Anxious efforts to ignite rallies go well beyond seasonality; or the Fed chatter (actually secondary; because this is about debt and credit markets in a macro way; less so related to Fed-Fund rate hikes). And of course ‘trade’ and ‘tariffs’ (or even a ceasefire during negotiations) are what matters.
This period of ‘indecision’ fundamentally, and technically as well, relates to a great degree primarily to the positioning or posture of the S&P, which we’ve suggested would horse around and probably not break the ‘indecision’, even as everyone recognizes the importance of trade, but it’s increasingly clear it matters whether a ‘deal’ to work towards a deal happens at G20; or whether China does not comply with Intellectual Property concerns. That’s more key in the long-run than simply the ‘Trade Deficit’ between the two countries.
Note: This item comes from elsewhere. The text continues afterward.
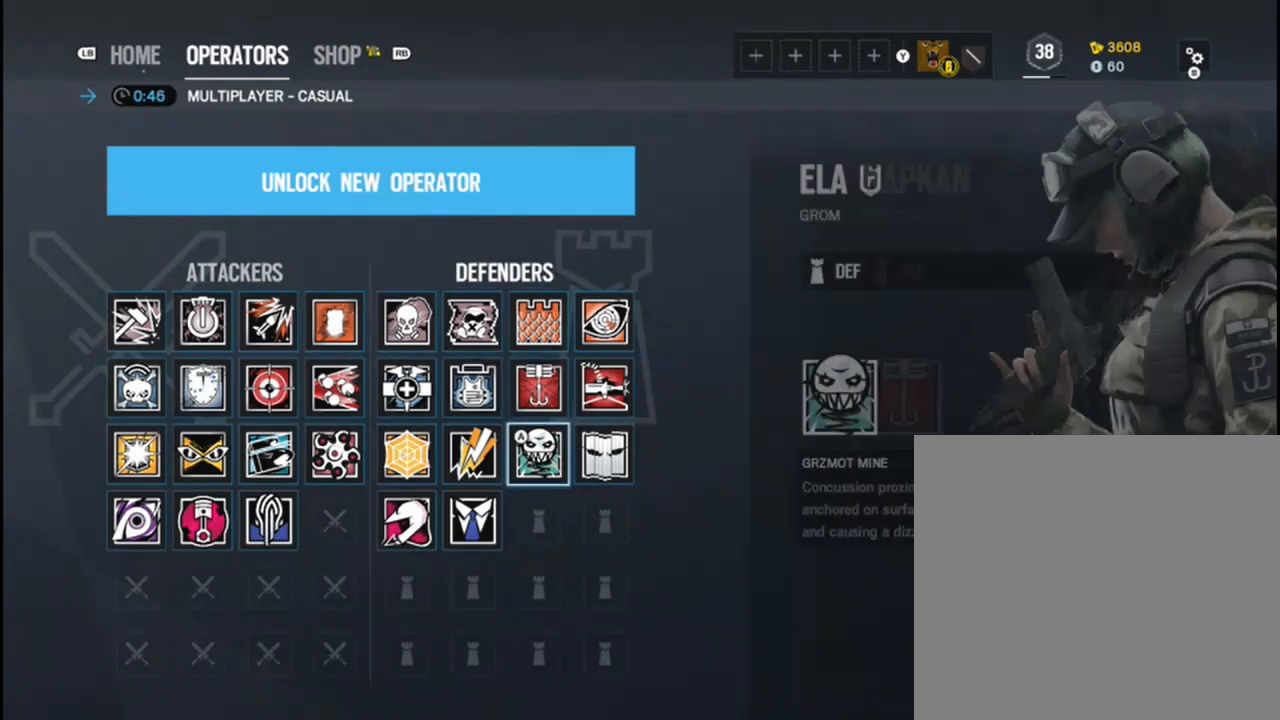
{"buttons": [], "left_stick": "center", "right_stick": "center", "events": [[83, "R2", "down"], [83, "left_stick", "left"], [133, "R2", "up"], [250, "left_stick", "center"]]}
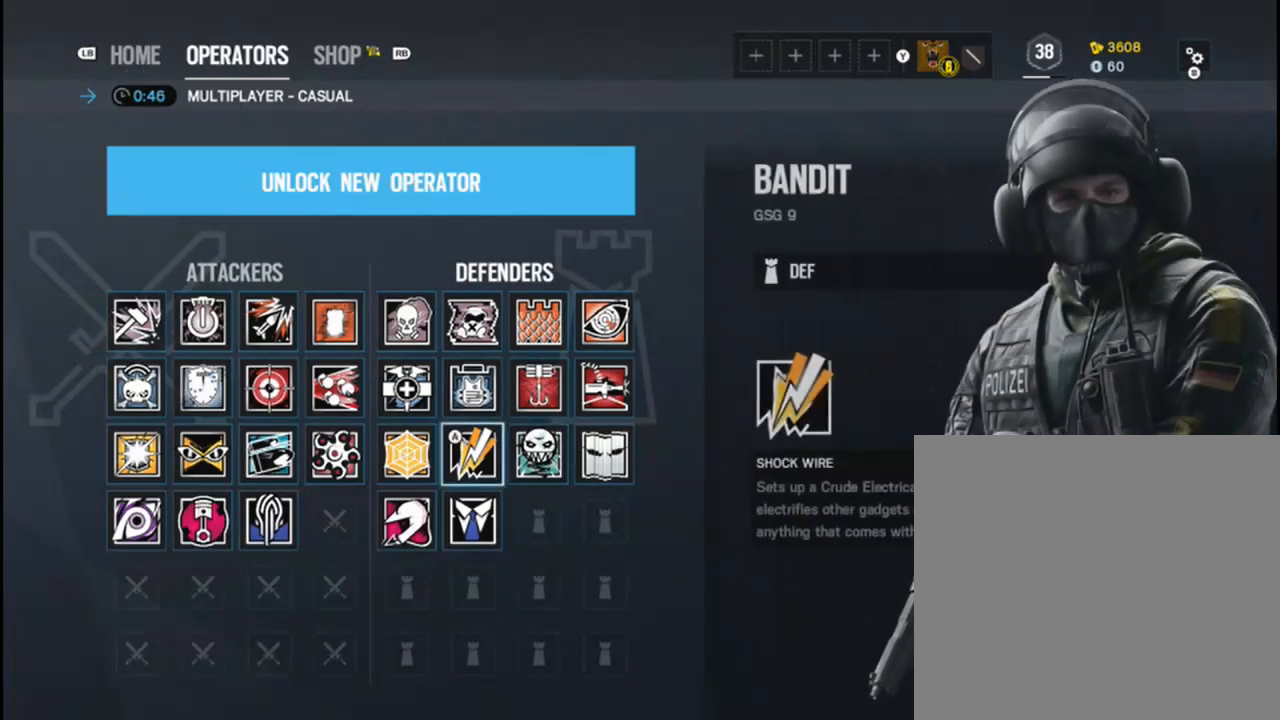
{"buttons": [], "left_stick": "center", "right_stick": "center", "events": [[83, "left_stick", "right"], [133, "left_stick", "center"]]}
Even the domestic political opposition concerns matter; as Democrats now cannot further deconstruction of America (by somehow accepting any deal that comes along); hence there’s pressure on President Trump to at least remain pretty firm when it comes to cutting a deal with China.
The technical picture is borderline struggling to hold areas below which.. as the saying now goes.. below which dragons await :).
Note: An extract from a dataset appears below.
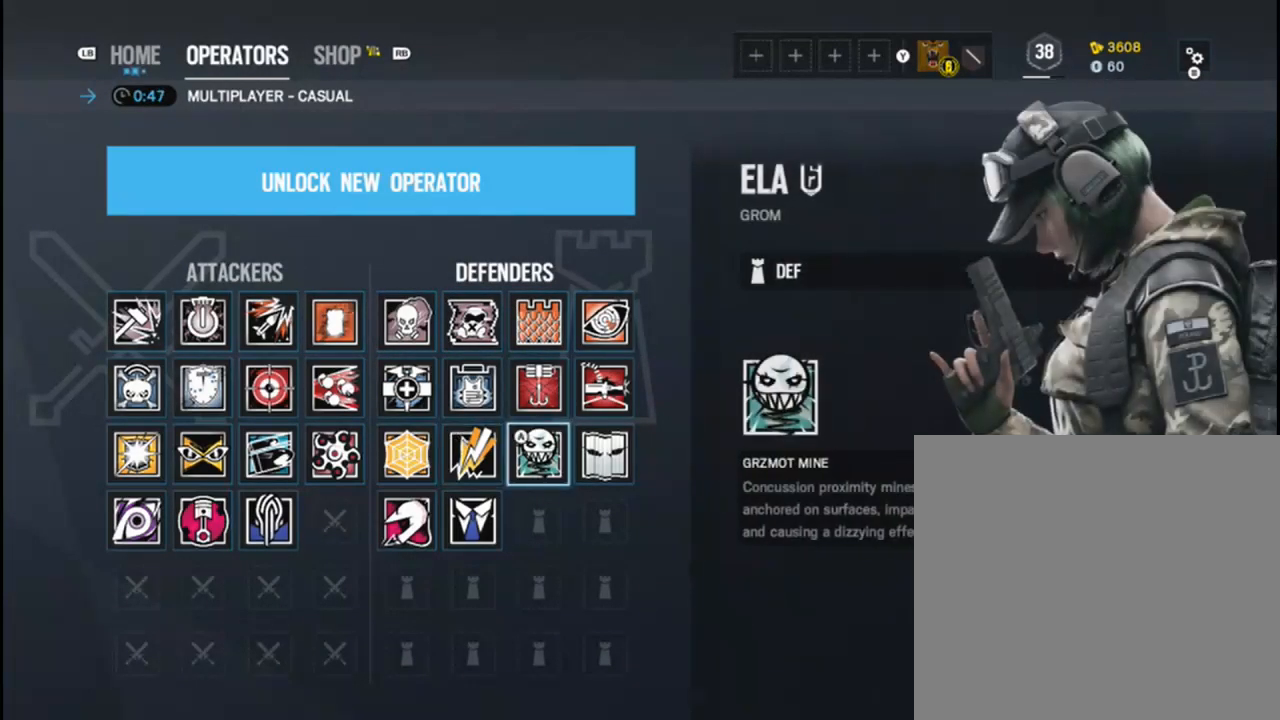
{"buttons": [], "left_stick": "center", "right_stick": "center", "events": []}
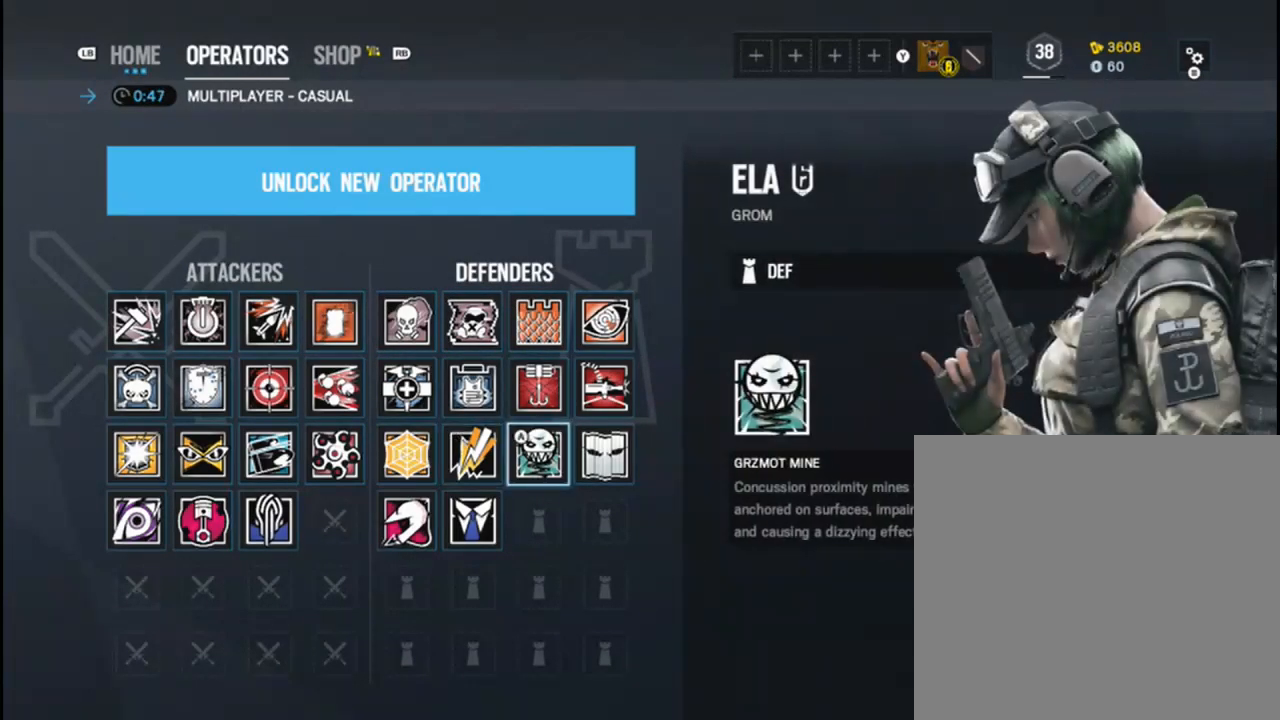
{"buttons": [], "left_stick": "center", "right_stick": "center", "events": [[67, "A", "down"], [167, "A", "up"]]}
Bottom line: Technical holding action is an indecision pattern daily; but not a clear sign of the seasonal year-end rally most investors would like (or lots more accurately ‘need’) to see happen over the next few weeks.
The global trade picture is being counted on to rescue matters, even more so than one-more-and-done pressures being put on the Federal Reserve as is being focused on by so many. I say ‘global’ because Brexit matters too.
Even if we get a year-end (and/or combined relief rally on ‘trade’) advance, it is unlikely to ignite a full leg-up beyond temporary action. Limited guidance, as well as restrained spending and Capital Expenditures, support continued slowing of the ‘economic funk’ (if not actual recession) from early this year.